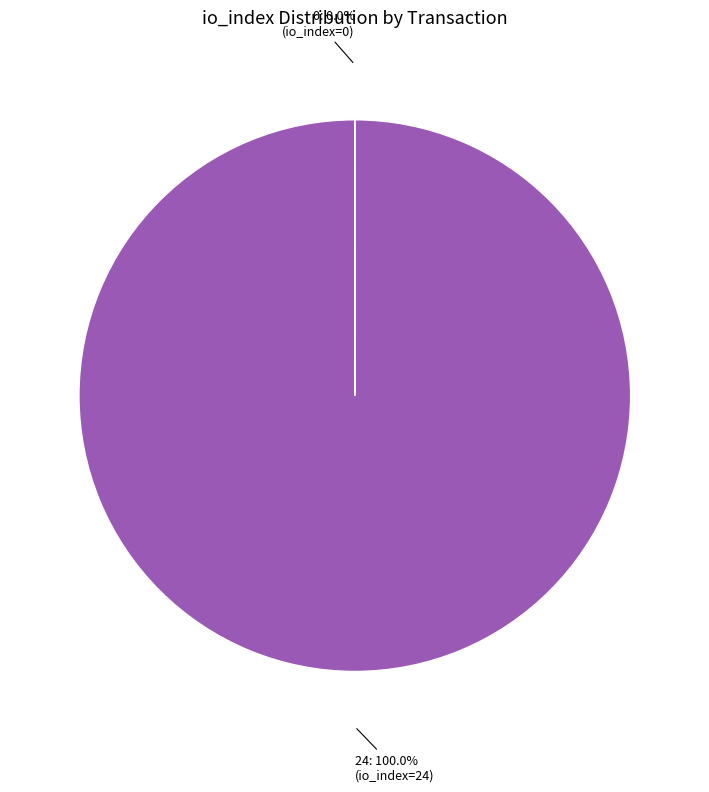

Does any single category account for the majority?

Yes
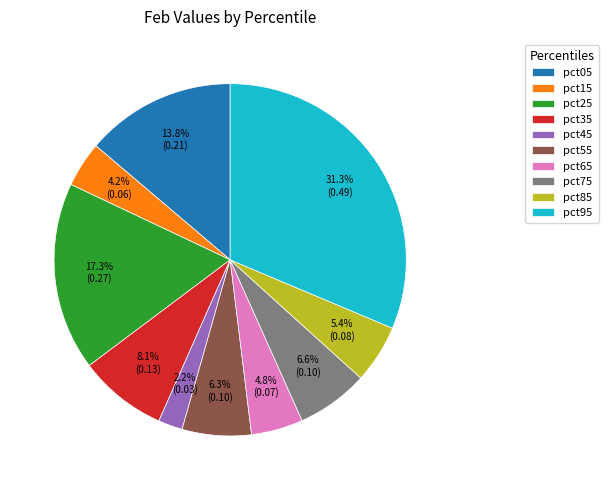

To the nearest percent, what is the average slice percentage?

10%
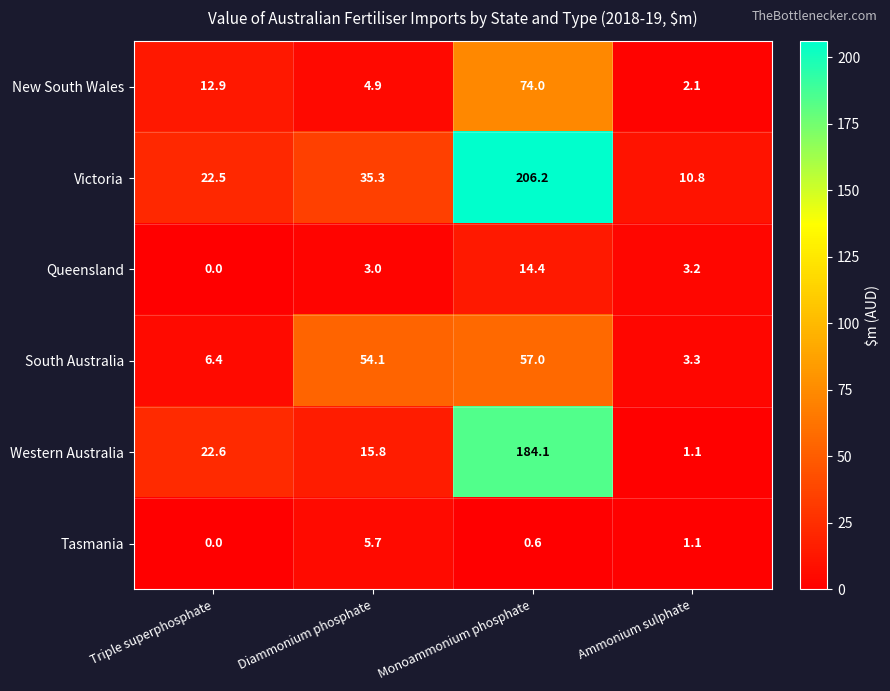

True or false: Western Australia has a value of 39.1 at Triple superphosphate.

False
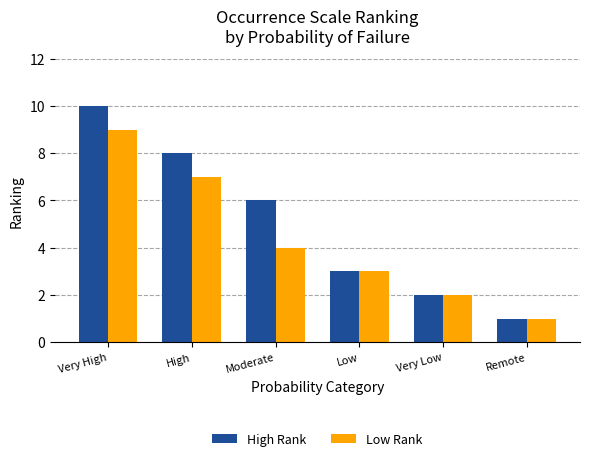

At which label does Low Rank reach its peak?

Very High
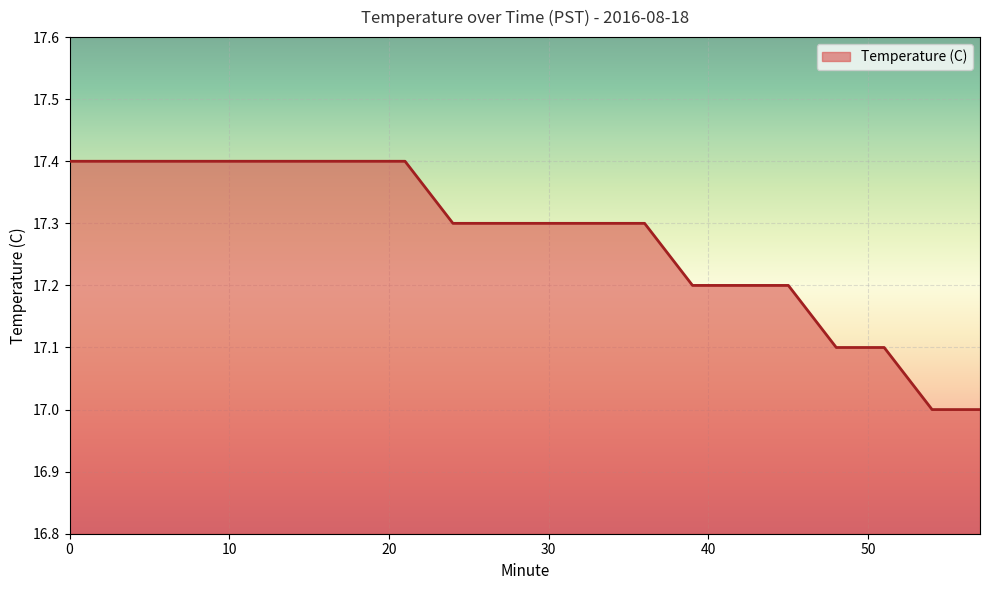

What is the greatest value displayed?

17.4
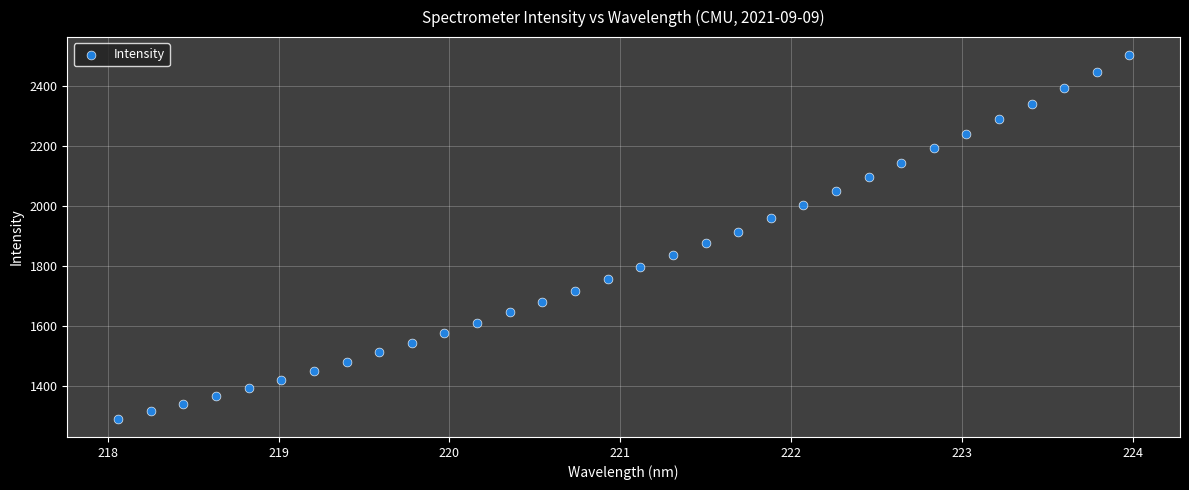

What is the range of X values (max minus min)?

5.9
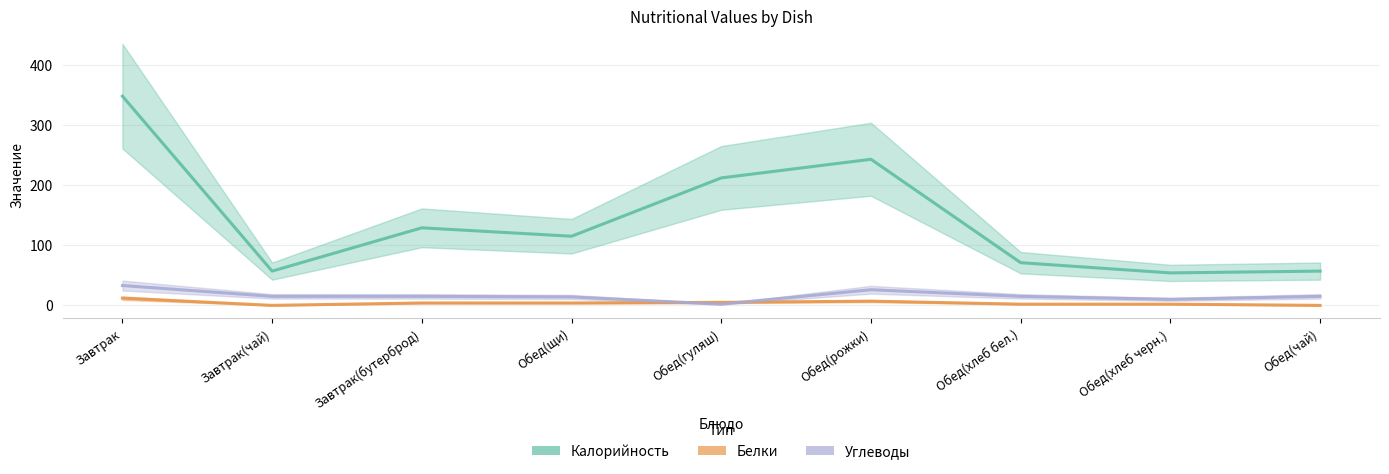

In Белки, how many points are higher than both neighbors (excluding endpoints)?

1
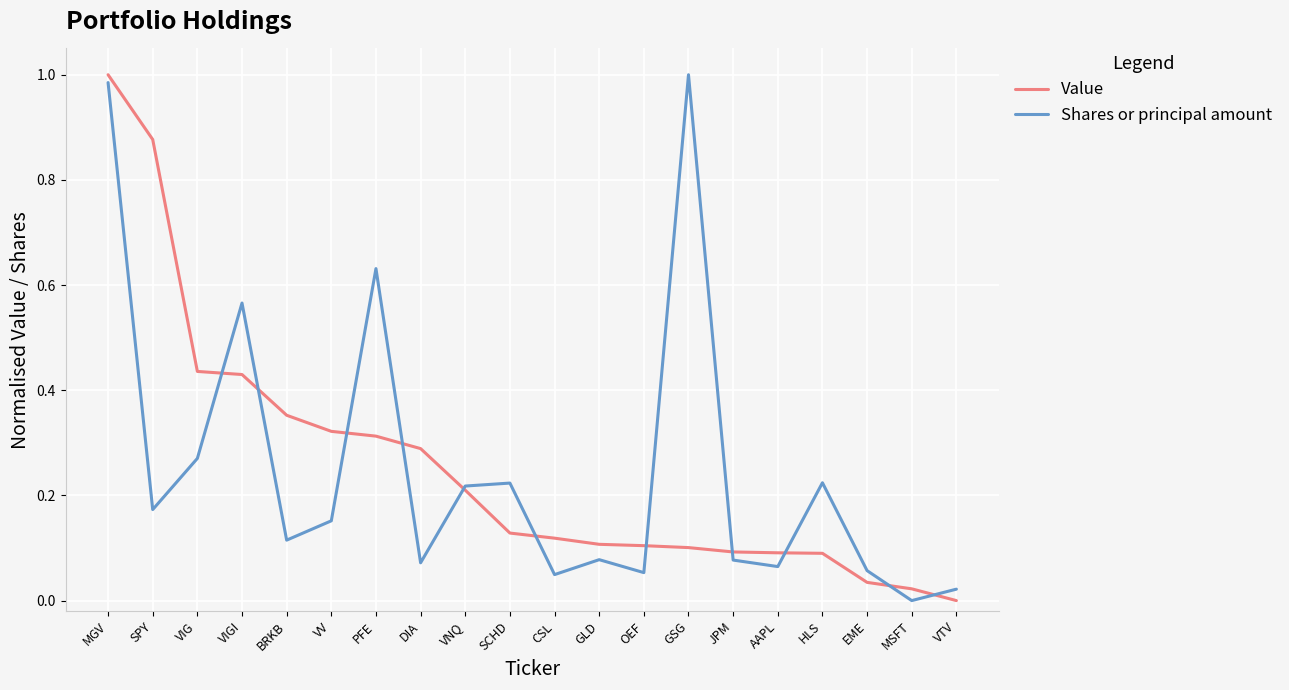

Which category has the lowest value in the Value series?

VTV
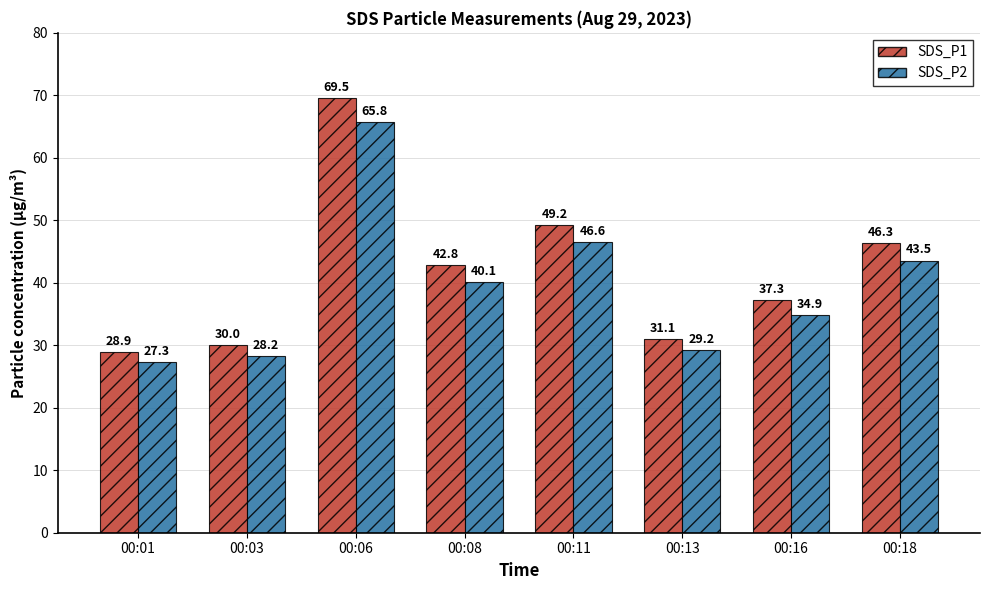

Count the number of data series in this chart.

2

★ ★ ★ ★

How many lines in the rows above contain the string "category"? Reply with the number alone.

2